Somos millones en esta isla errónea y apenas alguno sabe que llevamos vidas de náufrago

viernes, 31 de diciembre de 2021

Galopar


Este cuaderno de bitácora, diario de a bordo, libro de soledades, cierra el año. Y ya van 11, de los cuales estos dos últimos siguen siendo un paréntesis abierto. No sé si cerrarlo es cosa nuestra porque no veo al género humano (así, en abstracto) capaz de tan espléndidas empresas.
No obstante, y por si acaso, mi deseo es que la nueva rotación (iluso que soy) nos pille, libres, salvajes y galopando.
Insallah. 

lunes, 20 de diciembre de 2021

Me alegro


No soy yo de vanas ilusiones ni en política ni en lo tocante a la condición humana, aunque alguna vez lo fui. No voy a alardear de victorias porque en realidad no sé nada del futuro, ni lo que viene ni lo que hará. Pero hoy vamos a alegrarnos un poco, aunque sea por todo lo perdido y por todo lo llorado. Hoy nos alegramos por ellos, nuestros amigos, que están dichosos con la pureza que yo quisiera tener y derrochan risas y sueños que yo también debería soñar. Y nos alegramos porque nos alegramos y ya iremos viendo lo que llega mañana. Porque hay días que al menos tienen "mañanas". 

Descalzo

                                                                                                            Fotografía de José Gabriel Herrería

Donde antes había flores
 hay hojas caídas ahora.
El viento que las mueve y los pájaros,
que sobre mi cabeza
conquistan los árboles,
 me van cantando los pasos.
Transcurren las jornadas y los años
 y en cada piedra,
en cada tropiezo,
 gasto un poco más los zapatos.
No sé cuándo,
aunque sí sé adónde,
alguno de estos días
 llegaré descalzo.

jueves, 16 de diciembre de 2021

Cita celestial

Los hombres sólo inventaron a Dios para entretener a sus demonios.

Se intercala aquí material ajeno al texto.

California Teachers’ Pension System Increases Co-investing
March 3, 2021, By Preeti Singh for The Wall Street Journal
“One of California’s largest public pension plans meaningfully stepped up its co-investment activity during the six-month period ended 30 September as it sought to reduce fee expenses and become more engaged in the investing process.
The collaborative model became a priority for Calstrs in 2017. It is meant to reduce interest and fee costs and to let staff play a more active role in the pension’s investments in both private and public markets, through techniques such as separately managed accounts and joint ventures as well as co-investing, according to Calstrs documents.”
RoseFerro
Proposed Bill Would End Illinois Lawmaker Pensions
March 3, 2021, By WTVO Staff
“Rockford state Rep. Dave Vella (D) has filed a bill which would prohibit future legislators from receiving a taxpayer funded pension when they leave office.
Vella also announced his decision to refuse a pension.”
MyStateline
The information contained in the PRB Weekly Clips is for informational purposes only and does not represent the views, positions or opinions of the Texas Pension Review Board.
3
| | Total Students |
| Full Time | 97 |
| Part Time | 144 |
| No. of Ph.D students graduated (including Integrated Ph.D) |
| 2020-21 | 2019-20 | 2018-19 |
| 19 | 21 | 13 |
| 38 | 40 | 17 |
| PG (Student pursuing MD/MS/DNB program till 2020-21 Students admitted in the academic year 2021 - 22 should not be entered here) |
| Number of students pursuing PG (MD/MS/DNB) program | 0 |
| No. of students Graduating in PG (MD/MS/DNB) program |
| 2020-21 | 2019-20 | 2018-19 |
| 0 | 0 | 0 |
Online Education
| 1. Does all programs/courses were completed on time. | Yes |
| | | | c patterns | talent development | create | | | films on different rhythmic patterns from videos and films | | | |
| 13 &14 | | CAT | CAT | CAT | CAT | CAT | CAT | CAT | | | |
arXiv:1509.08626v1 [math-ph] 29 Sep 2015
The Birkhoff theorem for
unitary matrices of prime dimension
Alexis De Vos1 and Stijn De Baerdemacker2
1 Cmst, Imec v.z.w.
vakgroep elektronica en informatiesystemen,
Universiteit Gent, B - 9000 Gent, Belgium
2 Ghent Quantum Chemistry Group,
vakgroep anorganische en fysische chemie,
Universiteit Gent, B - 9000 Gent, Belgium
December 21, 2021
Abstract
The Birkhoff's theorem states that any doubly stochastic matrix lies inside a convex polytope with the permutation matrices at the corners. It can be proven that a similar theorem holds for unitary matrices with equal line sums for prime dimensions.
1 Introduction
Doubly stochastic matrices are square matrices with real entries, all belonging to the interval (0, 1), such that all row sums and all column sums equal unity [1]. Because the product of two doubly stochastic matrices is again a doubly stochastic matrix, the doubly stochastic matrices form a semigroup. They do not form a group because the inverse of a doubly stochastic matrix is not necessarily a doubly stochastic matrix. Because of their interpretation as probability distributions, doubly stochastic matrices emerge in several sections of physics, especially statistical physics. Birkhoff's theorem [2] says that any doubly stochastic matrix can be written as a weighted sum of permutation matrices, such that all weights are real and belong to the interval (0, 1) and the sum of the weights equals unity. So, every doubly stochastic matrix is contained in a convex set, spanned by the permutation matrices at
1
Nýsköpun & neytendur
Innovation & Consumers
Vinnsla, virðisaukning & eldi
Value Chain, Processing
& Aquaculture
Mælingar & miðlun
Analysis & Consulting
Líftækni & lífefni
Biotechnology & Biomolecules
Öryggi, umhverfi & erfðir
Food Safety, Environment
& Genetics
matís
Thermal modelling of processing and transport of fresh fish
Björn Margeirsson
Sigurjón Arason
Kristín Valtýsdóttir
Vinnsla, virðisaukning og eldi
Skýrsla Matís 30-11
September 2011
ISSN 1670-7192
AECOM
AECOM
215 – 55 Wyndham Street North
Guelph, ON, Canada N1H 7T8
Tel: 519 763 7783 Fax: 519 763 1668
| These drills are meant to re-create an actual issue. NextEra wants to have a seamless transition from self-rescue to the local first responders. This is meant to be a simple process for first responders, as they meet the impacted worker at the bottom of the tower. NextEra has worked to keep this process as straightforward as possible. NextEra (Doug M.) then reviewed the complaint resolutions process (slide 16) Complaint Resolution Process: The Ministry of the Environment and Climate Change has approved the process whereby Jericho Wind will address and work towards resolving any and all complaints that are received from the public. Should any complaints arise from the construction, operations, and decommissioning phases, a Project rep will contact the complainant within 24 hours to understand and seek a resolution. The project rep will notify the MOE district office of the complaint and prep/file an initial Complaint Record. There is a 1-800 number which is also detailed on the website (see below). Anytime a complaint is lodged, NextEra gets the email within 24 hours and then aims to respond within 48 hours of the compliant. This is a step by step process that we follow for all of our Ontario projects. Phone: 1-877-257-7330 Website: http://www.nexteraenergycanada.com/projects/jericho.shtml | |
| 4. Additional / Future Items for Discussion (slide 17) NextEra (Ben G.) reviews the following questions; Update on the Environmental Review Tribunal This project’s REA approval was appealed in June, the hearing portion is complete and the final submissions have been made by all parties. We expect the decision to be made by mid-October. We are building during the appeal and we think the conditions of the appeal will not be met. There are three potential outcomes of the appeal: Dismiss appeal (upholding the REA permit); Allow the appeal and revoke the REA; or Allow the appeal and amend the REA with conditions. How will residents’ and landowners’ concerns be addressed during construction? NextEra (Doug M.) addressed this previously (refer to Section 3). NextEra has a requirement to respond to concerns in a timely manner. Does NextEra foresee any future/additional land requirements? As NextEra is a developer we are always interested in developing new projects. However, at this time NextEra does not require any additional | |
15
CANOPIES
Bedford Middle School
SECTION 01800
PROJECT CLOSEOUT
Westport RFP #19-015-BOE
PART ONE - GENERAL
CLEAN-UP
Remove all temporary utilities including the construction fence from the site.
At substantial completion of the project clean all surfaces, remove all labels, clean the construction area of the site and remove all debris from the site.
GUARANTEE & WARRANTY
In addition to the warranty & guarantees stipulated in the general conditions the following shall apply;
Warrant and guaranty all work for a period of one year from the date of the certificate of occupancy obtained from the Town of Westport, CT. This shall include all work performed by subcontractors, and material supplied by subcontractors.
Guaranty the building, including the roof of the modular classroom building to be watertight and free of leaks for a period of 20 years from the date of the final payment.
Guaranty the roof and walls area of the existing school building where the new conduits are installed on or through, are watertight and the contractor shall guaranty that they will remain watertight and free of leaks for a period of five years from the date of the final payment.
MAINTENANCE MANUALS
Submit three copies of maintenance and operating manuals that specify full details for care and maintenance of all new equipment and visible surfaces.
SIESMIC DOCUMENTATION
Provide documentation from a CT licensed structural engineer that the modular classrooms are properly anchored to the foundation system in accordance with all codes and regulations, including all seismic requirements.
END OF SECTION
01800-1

                                                                Yasmina Khadra.                                                                         (Lo que el día debe a la noche)

lunes, 13 de diciembre de 2021

El bar de la mitad del camino


Me gustan los bares en la mitad del camino. Llegar a sus puertas y que un niño, apenas cinco o seis años, te mire desde el interior con ojos como lunas y le pregunte a su madre si ese señor de barba blanca que hay afuera es, tal vez, el Olentzero.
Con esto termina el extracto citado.